On 21.06.2014 03:03, Dan Williams wrote:
On Fri, 2014-06-20 at 23:27 +0200, poma wrote:
On 20.06.2014 17:55, Dan Williams wrote:
On Fri, 2014-06-20 at 08:55 +0200, drago01 wrote:
On Thu, Jun 19, 2014 at 8:59 PM, Jared K. Smith
<jsmith@xxxxxxxxxxxxxxxxx> wrote:
On Thu, Jun 19, 2014 at 2:01 PM, Reindl Harald <h.reindl@xxxxxxxxxxxxx>
wrote:
if *that* is what is supposed to make DNF faster it's just a lie
This is not the only thing that DNF does differently to try to make package
installations and updates go faster (or appear to go faster). Calling the
developers liers doesn't help the situation any.
if i am really interested in updates now i do "yum clean metadata && yum
upgrade"
for many years simply because you don't know how accurat you metadata are
Sure, but you have to understand -- you're a power user. You know enough to
do this in yum for your particular use case, which means you probably know
enough to change the DNF settings with regards to cron-based metadata
retrieval. What I think you're missing (and frankly, seem to miss in the
lot of fedora-devel discussions you take part in) is that Fedora isn't
engineered around *your* particular needs. We do things mostly by
consensus, and aim to make it a pleasant experience for the *average* user
(or whatever we have in the Fedora community that approximates an average
user), and not just for power users with very specific needs and
requirements.
Whether you like it or not, one of the most common complaints about yum
(especially from people coming from another package management system) is
that it seems slow because of the necessity to download the metadata. The
DNF developers -- in trying to address this common complaint -- had solved
it by handling metadata in a different way. They've also added settings so
that power users like you and I can tune it to better fit our particular
needs.
and *no* traffic is not cheap everywhere, by far not
I probably understand this better than a lot of people on this list, as I've
been on a bandwidth-limited connection for the past nine years. Only in the
past month have I been able to get high speed internet in my home that
wasn't limited to a few gigabytes per month. So yes, I completely
understand that traffic isn't cheap (or fast) everywhere.

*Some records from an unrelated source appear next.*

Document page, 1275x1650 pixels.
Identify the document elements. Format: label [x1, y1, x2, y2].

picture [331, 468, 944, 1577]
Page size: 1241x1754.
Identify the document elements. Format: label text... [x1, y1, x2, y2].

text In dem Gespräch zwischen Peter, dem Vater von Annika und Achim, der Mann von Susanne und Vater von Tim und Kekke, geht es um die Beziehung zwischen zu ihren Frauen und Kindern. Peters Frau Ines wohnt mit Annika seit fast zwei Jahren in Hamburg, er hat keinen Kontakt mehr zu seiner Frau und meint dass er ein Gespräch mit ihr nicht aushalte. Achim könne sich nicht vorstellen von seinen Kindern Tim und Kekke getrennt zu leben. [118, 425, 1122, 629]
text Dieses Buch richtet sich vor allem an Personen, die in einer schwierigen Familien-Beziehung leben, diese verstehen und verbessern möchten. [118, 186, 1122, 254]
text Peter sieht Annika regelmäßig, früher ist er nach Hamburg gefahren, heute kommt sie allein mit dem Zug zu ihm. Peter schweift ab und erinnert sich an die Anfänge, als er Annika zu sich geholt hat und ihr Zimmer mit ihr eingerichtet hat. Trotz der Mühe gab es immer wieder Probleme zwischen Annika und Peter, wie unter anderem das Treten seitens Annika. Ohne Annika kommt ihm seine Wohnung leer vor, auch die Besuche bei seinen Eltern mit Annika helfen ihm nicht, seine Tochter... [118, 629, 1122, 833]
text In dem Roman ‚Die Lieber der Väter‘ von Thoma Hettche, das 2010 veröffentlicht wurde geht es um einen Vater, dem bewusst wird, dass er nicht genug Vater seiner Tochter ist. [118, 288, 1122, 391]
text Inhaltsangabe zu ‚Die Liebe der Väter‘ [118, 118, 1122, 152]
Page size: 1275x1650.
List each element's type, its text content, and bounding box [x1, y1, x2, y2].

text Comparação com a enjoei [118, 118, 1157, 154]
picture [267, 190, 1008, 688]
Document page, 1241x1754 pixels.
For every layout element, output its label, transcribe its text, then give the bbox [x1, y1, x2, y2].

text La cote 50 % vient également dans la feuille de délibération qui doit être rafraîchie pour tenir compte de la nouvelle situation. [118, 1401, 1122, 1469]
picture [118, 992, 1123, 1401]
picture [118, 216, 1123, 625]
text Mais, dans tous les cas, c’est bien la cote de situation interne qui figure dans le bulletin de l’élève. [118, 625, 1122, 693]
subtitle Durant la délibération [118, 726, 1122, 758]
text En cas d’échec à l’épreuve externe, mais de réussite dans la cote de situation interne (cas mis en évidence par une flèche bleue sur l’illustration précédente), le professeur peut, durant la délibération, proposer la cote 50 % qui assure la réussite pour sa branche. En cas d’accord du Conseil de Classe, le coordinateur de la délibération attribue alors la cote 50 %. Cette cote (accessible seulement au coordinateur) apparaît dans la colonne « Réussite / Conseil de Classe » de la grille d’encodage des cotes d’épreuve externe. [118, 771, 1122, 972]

It should be at least smart enough to not do it on mobile broadband
(like packagekit does).
Python + D-Bus example for detecting WWAN NetworkManager 0.9+ is here:
http://cgit.freedesktop.org/NetworkManager/NetworkManager/tree/examples/python/dbus/is-wwan-default.py
Dan
This is super duper, however if wwan is on the router as Ranhald wrote, you can only click your heels three times and repeat, "There's no place like home."
Certainly. But that doesn't mean we shouldn't try to fix 50%, even if
we can't achieve the stars. So I think there's a ton of value in doing
this despite the fact that we can't be perfect.
Dan
Your fame is well deserved, Spaniard.
However, a sensible default is what it is.